>> Begin Extract to read

Not Logged in.
Book Jacket

My Broken Language


A Pulitzer Prize–winning playwright tells her lyrical coming of age story in a ...
More about this book

How do you feel the Philadelphia setting functions as a character and how do you think the author relates to it?

Created: 01/06/22

Replies: 5

Posted Jan. 06, 2022 Go to Top | Go to bottom | link | alert
davinamw

Join Date: 10/15/10

Posts: 3442

How do you feel the Philadelphia setting functions as a character and how do you think the author relates to it?

The Philadelphia setting is intrinsic to this book. How do you feel the setting functions as a character and how do you think the author relates to it?


Posted Jan. 07, 2022 Go to Top | Go to bottom | link | alert
JMW

Join Date: 01/03/22

Posts: 13

RE: How do you feel the Philadelphia ...

The city of Philadelphia is a multi-faceted character. Initially, it is just the barrio where Quaira lives and is a center of Puerto Rican culture and language, set apart from the rest of the city. Later, when Quiara goes to high school, she becomes acquainted with some of the whiter sections of the city and a different cultural milieu. Quiara is a young woman who often finds herself leaving the comfort of home (the barrio) and having to adapt or at least survive in what is at first an alien environment. Having lived in the Philadelphia area for about 20 years in the 1980's and 90's, I knew some streets she mentioned, but definitely not others. That added to my ability to engage with her book.


Posted Jan. 07, 2022 Go to Top | Go to bottom | link | alert
melanieb

Join Date: 08/30/14

Posts: 265

RE: How do you feel the Philadelphia ...

Philadelphia feels like a character in the book because Quiara becomes more alive when she’s there. It brings out the part of her culture that seems most authentic to me.


Posted Jan. 08, 2022 Go to Top | Go to bottom | link | alert
paulak

Join Date: 04/21/11

Posts: 264

RE: How do you feel the Philadelphia ...

>> End Extract to read

→ **Problems and tasks**
1 - Answer these questions from the book discussion:
(a) Which city's setting does the opening question ask about?
(b) For about how many years did JMW live in that city's area?
(c) What join date is listed for melanieb?
2 - Write out the part of the book discussion starting at "Philadelphia feels like" and ending at "authentic to me.".
The material bears no relation to the book discussion.

>> Begin Collected material

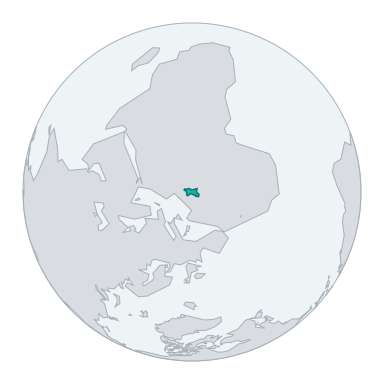 globe centered on Ash Shati', rotated 200°
{"feature_id": "LBY-2967", "entity_name": "Ash Shati'", "entity_type": "Municipality", "adm_level": 1, "iso_a3": "LBY", "parent_name": "Libya", "parent_adm1": "", "projection": "orthographic", "projection_center": [12.752, 27.893], "detail": "fine", "context": "on_globe", "style": "filled", "palette": "teal", "viewbox_px": 384, "rotation_deg": 200, "n_neighbors": 0, "source": "natural_earth", "source_scale": "10m", "svg_char_len": 10749}
<svg xmlns="http://www.w3.org/2000/svg" viewBox="0 0 384 384"><g transform="rotate(200 192 192)"><circle cx="192" cy="192" r="169" fill="#eef3f6" stroke="#a8b0b8"/><path d="M141.4,30.8L143.2,30.3L163.7,25.4L164.3,25.3L168.8,24.6L169.1,24.6L189.8,23.1L183.6,23.3L183.9,23.4L189.1,23.2L193.0,23.4L185.4,23.6L191.5,24.0L182.0,25.7L160.9,28.2L156.4,30.8L136.7,38.2L139.2,38.1L133.4,41.6L134.2,42.9L130.3,44.4L134.3,44.3L137.7,42.7L140.5,42.3L141.3,43.1L136.5,44.9L135.4,44.8L134.4,45.8L131.7,46.4L133.5,46.5L127.5,49.0L134.5,47.9L130.7,50.9L126.5,52.2L125.5,50.3L113.4,50.3L108.9,51.9L103.3,55.5L95.8,65.5L91.3,68.3L86.3,73.3L89.3,72.3L94.4,68.1L98.8,68.0L104.5,63.4L107.1,62.8L113.5,59.2L114.0,61.8L111.0,66.4L105.7,69.7L104.2,72.0L110.4,70.8L101.7,79.4L98.0,89.6L95.6,91.9L88.8,92.2L85.8,86.7L77.0,88.9L84.2,89.8L78.0,96.2L77.6,98.5L78.8,99.7L81.7,98.3L79.9,101.2L72.2,100.9L73.7,98.2L76.1,98.2L74.7,95.9L69.4,96.6L66.7,100.3L61.7,98.8L59.7,101.6L57.5,103.1L61.0,98.7L54.6,106.9L48.2,109.3L39.4,124.5L46.5,109.8L48.1,105.6L49.3,102.4L47.8,104.7L51.4,98.4L51.3,98.5L58.7,88.1L67.0,78.4L75.9,69.3L85.5,60.8L95.7,53.2L106.4,46.3L117.7,40.3L129.4,35.1L141.4,30.8ZM37.8,122.8L37.1,124.6L35.1,129.2L37.8,122.8ZM31.0,140.8L29.9,144.5L27.8,152.2L31.0,140.8ZM25.7,162.0L25.5,163.9L25.0,170.1L26.3,166.5L27.8,167.2L25.9,176.0L28.2,170.4L28.0,176.9L31.9,184.8L31.1,186.2L34.2,203.5L40.5,215.5L41.9,223.7L40.9,226.7L43.7,230.5L43.8,233.1L57.7,247.3L67.0,258.9L68.2,267.7L63.3,273.7L65.7,291.2L58.7,290.3L61.6,296.6L64.1,302.3L61.5,299.4L54.0,289.5L47.3,279.2L41.3,268.4L36.1,257.1L31.8,245.6L28.3,233.7L25.7,221.6L23.9,209.4L23.1,197.0L23.2,184.7L23.4,182.1L24.8,169.1L25.2,165.7L24.7,168.3L24.8,167.4L25.7,162.0ZM36.9,129.1L33.7,144.2L33.1,140.6L33.7,140.1L35.0,135.1L36.5,128.7L36.7,126.5L36.9,129.1ZM40.9,124.5L41.2,122.6L41.3,123.8L40.9,124.5ZM112.8,58.1L113.1,58.7L111.8,59.0L112.8,58.1ZM115.3,56.2L113.5,56.2L114.4,55.3L115.5,55.3L115.3,56.2ZM195.1,23.1L197.8,23.2L193.9,23.1L195.1,23.1ZM117.3,56.4L116.2,53.7L117.9,52.2L123.4,51.0L117.3,56.4ZM198.7,23.3L205.6,24.1L207.8,24.1L205.4,24.9L200.4,23.7L195.2,23.5L198.5,23.5L198.7,23.3ZM138.4,41.9L134.8,43.6L137.1,41.6L138.4,41.9ZM139.2,40.8L142.0,36.0L147.7,34.3L145.6,36.1L152.4,33.6L153.7,35.0L150.3,36.7L146.4,37.5L149.9,37.5L139.2,40.8ZM203.0,25.5L203.7,25.9L201.7,25.6L203.0,25.5ZM141.9,42.0L141.9,41.0L146.9,39.4L147.6,41.0L145.8,41.0L141.9,42.0ZM153.5,32.3L157.3,31.6L159.4,32.5L161.2,32.4L154.3,34.9L153.5,32.3ZM145.1,41.8L147.9,41.9L146.3,43.5L142.1,42.8L145.1,41.8ZM147.8,38.3L150.2,37.7L149.1,38.5L147.8,38.3ZM142.1,49.7L142.1,48.3L144.7,47.3L142.1,49.7ZM149.1,41.9L149.6,41.4L150.6,40.9L152.1,41.4L149.1,41.9ZM156.3,35.5L156.4,36.2L159.2,34.5L160.9,35.4L156.0,37.0L158.8,36.7L159.4,37.0L154.8,38.0L156.3,35.5ZM156.6,40.5L150.9,43.3L150.4,46.0L148.1,46.9L149.3,42.5L156.6,40.5ZM155.9,38.9L155.8,40.1L153.0,40.5L151.3,39.9L155.9,38.9ZM163.9,35.5L162.5,33.7L163.6,33.5L163.9,35.5ZM157.0,41.2L158.4,40.5L157.3,41.3L157.0,41.2ZM162.4,37.1L161.8,36.4L163.1,36.1L162.4,37.1ZM161.6,39.9L159.8,40.7L158.6,40.3L161.6,39.9ZM162.4,38.5L164.4,38.3L159.3,39.7L161.9,38.3L162.4,38.5ZM163.7,36.9L164.3,36.5L163.8,37.2L163.7,36.9ZM167.2,41.3L161.1,43.1L158.5,42.0L164.8,40.4L167.2,41.3ZM226.5,26.6L233.4,28.2L237.0,29.1L247.8,32.5L247.5,32.4L228.9,27.4L236.8,29.2L236.0,29.2L239.5,30.3L245.0,31.9L245.0,31.7L259.1,38.1L274.4,45.6L270.8,43.0L272.8,43.7L282.4,49.3L299.5,61.7L309.9,71.0L310.8,71.8L315.3,76.5L312.3,73.5L316.8,78.9L312.7,74.8L318.3,81.5L320.8,83.7L318.3,80.1L324.9,88.2L327.8,91.4L336.5,104.5L344.0,118.2L347.8,127.2L349.0,130.2L348.2,129.4L350.8,137.5L355.3,148.5L356.2,152.2L356.6,154.1L358.9,166.4L358.3,163.1L356.2,160.9L358.5,172.8L360.2,177.3L360.8,184.5L360.9,186.6L360.7,186.7L359.7,178.8L358.9,177.8L357.2,167.8L352.9,155.9L352.6,162.1L350.8,156.3L344.8,148.5L343.3,157.3L342.2,180.1L345.1,195.4L343.4,204.7L333.8,188.0L328.1,174.6L325.5,178.2L314.9,170.2L299.0,177.8L296.0,174.7L293.1,178.0L285.5,176.7L280.7,171.3L276.4,173.3L289.2,187.3L293.7,185.2L296.4,176.9L299.2,182.4L306.4,185.1L301.1,203.4L276.2,225.6L272.6,214.5L247.6,186.5L247.7,182.6L247.5,182.2L247.1,181.5L246.0,188.0L241.3,182.2L256.0,203.0L259.0,212.4L275.9,226.4L274.6,228.7L279.7,231.0L294.6,221.5L294.9,225.4L288.6,245.6L267.0,274.7L269.2,288.6L266.5,300.9L251.6,311.5L251.5,319.6L243.6,323.8L242.2,328.3L235.0,333.8L223.6,339.3L205.7,340.9L205.7,337.4L198.5,330.3L188.9,310.5L194.5,300.4L193.4,292.4L180.4,273.7L183.3,262.8L179.5,258.1L171.9,259.2L167.4,253.4L162.7,253.1L132.4,254.4L122.5,245.6L109.4,220.0L114.4,211.4L114.3,200.0L148.1,165.5L156.4,168.4L184.4,164.1L188.1,165.5L186.1,174.6L208.1,184.6L213.7,176.6L232.4,180.5L244.0,178.4L245.9,161.1L226.8,164.1L222.3,156.4L236.5,146.9L252.9,144.8L251.7,141.8L240.2,136.8L242.9,130.4L236.1,134.7L239.7,137.3L235.5,140.3L232.0,138.1L233.1,135.8L227.9,135.2L224.0,147.2L227.2,151.2L214.1,154.9L218.2,162.1L215.0,166.1L206.9,155.4L206.9,151.2L192.8,140.2L191.7,144.9L204.9,155.8L201.2,155.1L199.8,162.3L198.0,156.4L183.9,144.0L171.3,146.9L157.2,164.1L149.4,165.2L142.1,161.2L145.4,143.6L162.3,143.3L163.7,137.8L158.7,129.7L164.3,130.5L164.3,127.4L170.6,127.1L177.8,119.6L183.9,118.7L185.3,109.4L188.6,107.9L186.8,113.7L188.9,117.6L203.8,116.2L206.3,114.0L206.0,108.2L210.1,108.9L207.9,103.5L215.8,100.5L204.3,100.0L203.6,94.0L207.6,89.0L205.3,87.1L198.9,95.3L198.2,98.8L200.9,101.8L197.1,112.1L192.3,114.1L188.4,103.5L181.1,105.4L181.3,97.0L198.5,78.9L206.5,75.2L222.7,80.8L221.7,84.6L215.4,84.3L222.6,89.7L221.4,86.8L224.8,87.5L225.0,82.6L227.5,82.9L223.5,77.8L226.6,77.7L229.0,81.0L232.0,74.2L237.9,73.2L237.3,71.5L235.1,70.1L244.1,70.0L243.3,68.9L240.1,68.4L236.4,65.9L233.4,61.7L236.7,61.9L238.2,63.4L246.3,67.3L249.9,71.8L250.9,71.5L248.6,67.7L238.7,62.9L236.0,60.3L240.9,62.0L238.9,61.2L238.6,60.0L241.3,59.2L236.0,57.1L228.0,45.6L232.5,43.4L237.8,45.8L235.6,39.6L240.8,38.6L237.8,38.0L234.8,35.3L233.1,35.5L231.4,35.0L222.8,29.4L223.3,28.6L216.2,26.5L214.6,26.3L213.8,26.7L205.4,24.9L207.8,24.1L211.2,24.4L210.4,24.1L218.2,25.1L222.7,25.9L226.5,26.6ZM137.9,184.4L137.4,187.8L137.9,184.4ZM271.5,151.3L280.6,149.1L274.4,139.9L277.4,138.5L274.2,136.1L273.9,139.3L265.8,132.6L268.9,128.4L266.7,124.3L263.6,124.9L259.1,133.8L270.7,143.3L269.6,148.2L271.5,151.3ZM32.1,185.0L32.4,187.6L31.5,186.4L32.1,185.0ZM31.8,143.5L31.7,145.3L31.2,147.5L31.0,146.7L31.8,143.5ZM34.3,157.8L34.8,160.5L33.7,159.1L34.3,157.8ZM33.5,146.4L33.8,156.0L31.8,154.5L31.8,148.7L32.5,150.6L33.5,146.4ZM38.4,128.4L38.1,130.1L37.3,131.3L38.4,128.4ZM40.9,125.5L40.8,125.2L41.5,123.4L40.9,125.5ZM78.5,96.2L79.1,96.4L79.7,98.1L78.2,98.3L78.5,96.2ZM89.3,101.0L86.2,105.6L87.4,102.2L84.8,103.1L84.2,97.4L94.3,92.8L89.8,95.7L89.3,101.0ZM86.1,89.2L85.4,92.9L85.8,89.0L86.1,89.2ZM158.5,111.9L161.0,113.8L159.4,117.4L151.6,119.7L154.0,114.4L158.5,111.9ZM165.1,116.0L163.4,105.5L168.1,104.1L165.8,106.6L169.1,106.7L166.1,110.8L172.4,120.1L171.3,123.9L157.6,125.4L162.7,122.6L159.8,120.6L165.1,116.0ZM150.6,85.5L149.9,82.0L161.1,83.2L160.4,86.3L152.7,88.5L148.9,86.1L150.6,85.5ZM127.2,55.2L126.3,54.6L127.6,54.0L129.5,54.0L127.2,55.2ZM141.9,49.2L132.9,57.4L131.3,57.1L128.0,62.9L122.5,64.4L124.9,60.4L118.1,66.2L118.1,63.2L114.0,67.4L119.8,58.4L119.5,56.4L121.9,58.0L127.0,56.7L129.0,55.5L134.7,50.7L136.5,46.1L141.8,44.4L145.0,44.5L145.4,45.3L141.8,46.0L144.9,46.7L140.1,48.4L141.9,49.2ZM180.2,52.2L175.9,51.7L181.2,55.2L176.4,56.2L177.3,56.6L174.3,58.5L172.3,61.7L169.9,61.8L170.1,63.0L168.2,64.6L167.7,66.4L163.3,67.3L162.3,69.6L160.7,68.7L160.3,72.7L158.7,70.2L155.9,72.2L159.0,73.5L136.3,76.1L128.0,79.8L122.1,84.5L120.0,80.2L124.3,73.4L131.8,66.5L140.1,63.8L137.6,62.6L140.9,61.1L141.4,62.6L142.5,59.3L145.3,58.6L152.0,53.7L151.8,50.0L154.2,48.3L155.7,49.4L157.1,47.0L161.5,48.1L163.4,47.1L169.6,47.3L171.4,50.4L173.3,49.0L178.1,49.5L180.2,52.2ZM168.9,41.4L172.2,44.4L171.1,46.6L160.7,45.3L158.4,46.2L151.7,45.9L153.4,42.9L155.1,43.2L157.2,42.8L155.9,43.9L158.5,42.8L161.1,43.2L163.8,42.6L164.1,43.7L168.9,41.4ZM191.6,162.0L194.3,162.2L198.4,161.6L197.6,166.3L191.6,162.0ZM181.8,153.6L184.1,153.0L185.0,158.8L182.1,158.8L181.8,153.6ZM184.8,147.8L184.2,152.5L182.8,149.9L184.8,147.8ZM188.9,112.9L191.4,112.1L191.9,113.4L190.9,115.5L188.9,112.9ZM194.9,64.6L192.7,63.5L193.2,62.9L190.8,59.3L194.2,58.5L196.9,60.4L194.9,64.6ZM243.0,164.5L240.1,168.3L238.2,167.1L239.6,166.0L243.0,164.5ZM218.1,167.9L224.1,169.3L217.8,169.1L218.1,167.9ZM198.2,63.2L196.8,61.7L199.4,62.3L198.2,63.2ZM196.5,57.8L199.4,58.1L194.3,58.0L196.5,57.8ZM291.8,291.5L278.4,314.1L271.5,316.3L271.5,311.2L277.2,298.3L285.7,292.3L290.2,285.3L291.8,291.5ZM360.7,201.0L358.8,188.0L359.5,185.6L360.9,189.7L360.7,201.0ZM345.7,196.5L348.6,203.4L347.4,206.4L345.7,196.5ZM350.7,134.3L351.4,136.9L350.6,134.8L349.1,130.4L350.7,134.3ZM225.1,57.6L224.7,63.2L226.7,67.3L231.3,69.6L224.6,69.0L221.6,62.6L225.1,57.6ZM227.3,46.9L223.2,45.4L225.0,44.8L226.2,45.1L227.3,46.9ZM224.8,46.9L219.8,47.4L217.5,45.8L221.9,45.7L224.8,46.9ZM209.1,54.6L208.7,56.2L206.7,55.6L209.1,54.6ZM276.4,45.6L270.5,42.6L267.5,41.1L271.8,43.0L276.4,45.6ZM205.3,25.9L203.8,25.9L204.2,25.6L205.3,25.9ZM230.6,35.3L228.3,34.6L228.9,34.1L230.6,35.3ZM222.5,32.7L223.4,33.8L221.1,32.6L222.5,32.7ZM225.7,36.2L223.1,34.1L227.5,36.3L225.7,36.2Z" fill="#d9dde1" stroke="#a8b0b8" stroke-width="1"/><path d="M184.6,192.1L184.3,191.0L184.3,190.8L184.4,189.8L184.5,189.7L184.9,189.6L185.1,189.5L185.5,189.6L185.8,189.8L186.0,189.8L186.2,189.7L186.5,189.6L186.9,189.4L187.1,189.2L187.3,189.3L187.4,189.5L187.5,189.8L187.8,189.8L188.0,189.9L188.3,190.1L188.5,190.1L188.6,189.9L189.0,189.9L189.3,189.9L189.5,190.0L189.8,190.1L189.9,189.9L190.0,189.8L190.3,189.9L190.5,189.9L190.8,190.0L191.0,190.0L191.3,190.1L191.4,190.3L191.6,190.4L191.8,190.4L192.0,190.2L192.3,189.9L192.6,189.7L192.9,189.5L193.2,189.2L193.4,188.9L193.6,188.6L193.7,188.4L193.9,188.2L194.0,187.9L194.2,187.7L194.3,187.5L194.5,187.4L194.8,187.1L195.0,187.0L195.3,187.2L195.7,187.3L195.9,187.5L196.2,187.8L196.3,187.9L196.3,188.1L196.3,188.4L196.3,188.7L196.3,189.1L196.4,189.3L196.6,189.5L196.9,189.8L197.4,190.1L197.7,190.4L197.8,190.8L197.8,191.0L198.2,191.2L198.5,191.2L198.8,191.0L199.2,191.0L199.4,191.0L199.7,191.1L199.9,191.1L200.1,191.3L200.2,191.6L200.1,191.8L200.0,192.1L199.9,192.3L199.3,192.4L199.0,192.5L198.8,192.6L198.3,192.7L198.1,192.7L197.7,192.9L197.5,193.2L197.2,193.4L196.9,193.6L196.6,193.8L196.4,194.1L196.1,194.1L195.2,194.2L194.3,194.1L193.6,193.8L193.2,193.8L192.7,193.9L192.1,194.3L191.5,194.7L190.8,195.2L190.0,195.8L189.3,196.3L188.7,196.7L188.4,196.9L188.3,196.5L188.2,196.1L188.1,195.4L188.0,194.7L187.9,194.3L187.8,193.6L187.7,193.3L187.5,193.2L187.1,193.0L186.5,192.9L186.0,192.8L185.5,192.6L185.0,192.4L184.7,192.1L184.6,192.1Z" fill="#14b8a6" stroke="#0f766e" stroke-width="1.5"/></g></svg>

>> End Collected material

→ **Answers for the exercise**
1 -
(a) Philadelphia
(b) About 20 years
(c) 08/30/14

2 -
Philadelphia feels like a character in the book because Quiara becomes more alive when she’s there. It brings out the part of her culture that seems most authentic to me.